» 数据记录
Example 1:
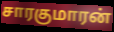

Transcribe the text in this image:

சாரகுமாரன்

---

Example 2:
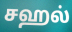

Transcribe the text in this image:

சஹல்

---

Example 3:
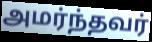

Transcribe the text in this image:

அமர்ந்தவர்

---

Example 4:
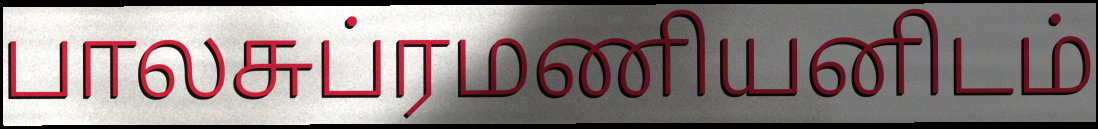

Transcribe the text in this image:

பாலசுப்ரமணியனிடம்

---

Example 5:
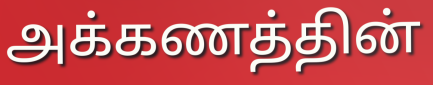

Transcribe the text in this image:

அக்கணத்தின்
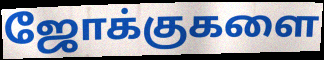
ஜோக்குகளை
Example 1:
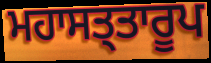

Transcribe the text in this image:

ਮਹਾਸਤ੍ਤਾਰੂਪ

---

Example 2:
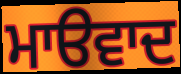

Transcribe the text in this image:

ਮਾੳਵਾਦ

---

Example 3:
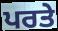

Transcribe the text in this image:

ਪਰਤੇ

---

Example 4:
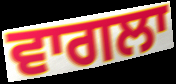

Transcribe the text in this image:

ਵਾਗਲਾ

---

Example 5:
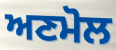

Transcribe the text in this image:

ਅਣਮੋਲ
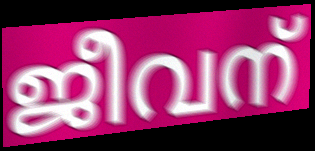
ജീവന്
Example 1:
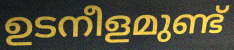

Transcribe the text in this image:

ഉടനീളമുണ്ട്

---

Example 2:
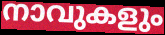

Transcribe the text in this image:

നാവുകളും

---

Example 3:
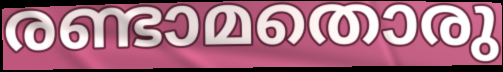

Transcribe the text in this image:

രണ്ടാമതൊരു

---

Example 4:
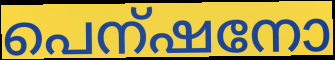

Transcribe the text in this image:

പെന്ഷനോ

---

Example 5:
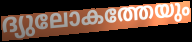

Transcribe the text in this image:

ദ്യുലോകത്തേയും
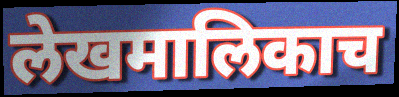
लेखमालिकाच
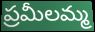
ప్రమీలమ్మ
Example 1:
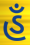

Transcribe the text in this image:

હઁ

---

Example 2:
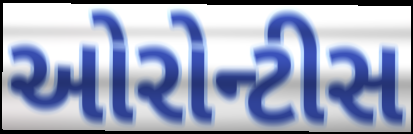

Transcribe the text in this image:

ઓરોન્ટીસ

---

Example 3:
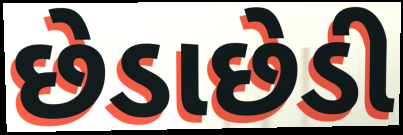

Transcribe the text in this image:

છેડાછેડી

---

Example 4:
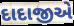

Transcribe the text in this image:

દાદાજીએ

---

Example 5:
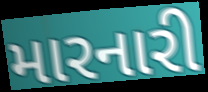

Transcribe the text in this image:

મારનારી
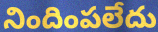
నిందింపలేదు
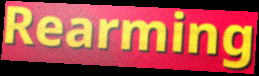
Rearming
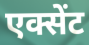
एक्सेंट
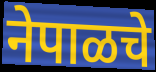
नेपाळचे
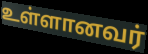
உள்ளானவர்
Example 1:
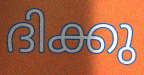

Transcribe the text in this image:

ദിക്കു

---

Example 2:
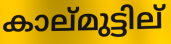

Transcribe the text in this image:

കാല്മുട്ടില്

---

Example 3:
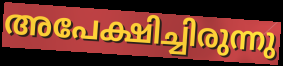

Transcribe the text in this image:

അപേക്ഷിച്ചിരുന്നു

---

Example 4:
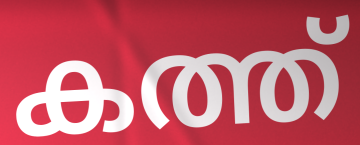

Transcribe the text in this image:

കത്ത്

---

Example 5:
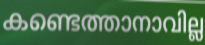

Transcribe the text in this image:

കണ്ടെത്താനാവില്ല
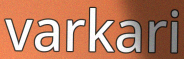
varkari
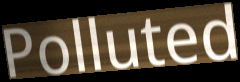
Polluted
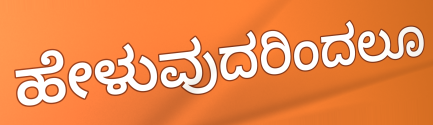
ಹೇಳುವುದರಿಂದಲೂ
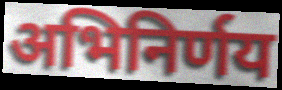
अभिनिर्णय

» 任务目标
请修改上面的全部材料，将其中每一处“Transcribe”都换成“Copy out”，其余内容一律保持原样，并在答案中略去图片。

» 回答如下
Example 1:

Copy out the text in this image:

சாரகுமாரன்

---

Example 2:

Copy out the text in this image:

சஹல்

---

Example 3:

Copy out the text in this image:

அமர்ந்தவர்

---

Example 4:

Copy out the text in this image:

பாலசுப்ரமணியனிடம்

---

Example 5:

Copy out the text in this image:

அக்கணத்தின்
ஜோக்குகளை
Example 1:

Copy out the text in this image:

ਮਹਾਸਤ੍ਤਾਰੂਪ

---

Example 2:

Copy out the text in this image:

ਮਾੳਵਾਦ

---

Example 3:

Copy out the text in this image:

ਪਰਤੇ

---

Example 4:

Copy out the text in this image:

ਵਾਗਲਾ

---

Example 5:

Copy out the text in this image:

ਅਣਮੋਲ
ജീവന്
Example 1:

Copy out the text in this image:

ഉടനീളമുണ്ട്

---

Example 2:

Copy out the text in this image:

നാവുകളും

---

Example 3:

Copy out the text in this image:

രണ്ടാമതൊരു

---

Example 4:

Copy out the text in this image:

പെന്ഷനോ

---

Example 5:

Copy out the text in this image:

ദ്യുലോകത്തേയും
लेखमालिकाच
ప్రమీలమ్మ
Example 1:

Copy out the text in this image:

હઁ

---

Example 2:

Copy out the text in this image:

ઓરોન્ટીસ

---

Example 3:

Copy out the text in this image:

છેડાછેડી

---

Example 4:

Copy out the text in this image:

દાદાજીએ

---

Example 5:

Copy out the text in this image:

મારનારી
నిందింపలేదు
Rearming
एक्सेंट
नेपाळचे
உள்ளானவர்
Example 1:

Copy out the text in this image:

ദിക്കു

---

Example 2:

Copy out the text in this image:

കാല്മുട്ടില്

---

Example 3:

Copy out the text in this image:

അപേക്ഷിച്ചിരുന്നു

---

Example 4:

Copy out the text in this image:

കത്ത്

---

Example 5:

Copy out the text in this image:

കണ്ടെത്താനാവില്ല
varkari
Polluted
ಹೇಳುವುದರಿಂದಲೂ
अभिनिर्णय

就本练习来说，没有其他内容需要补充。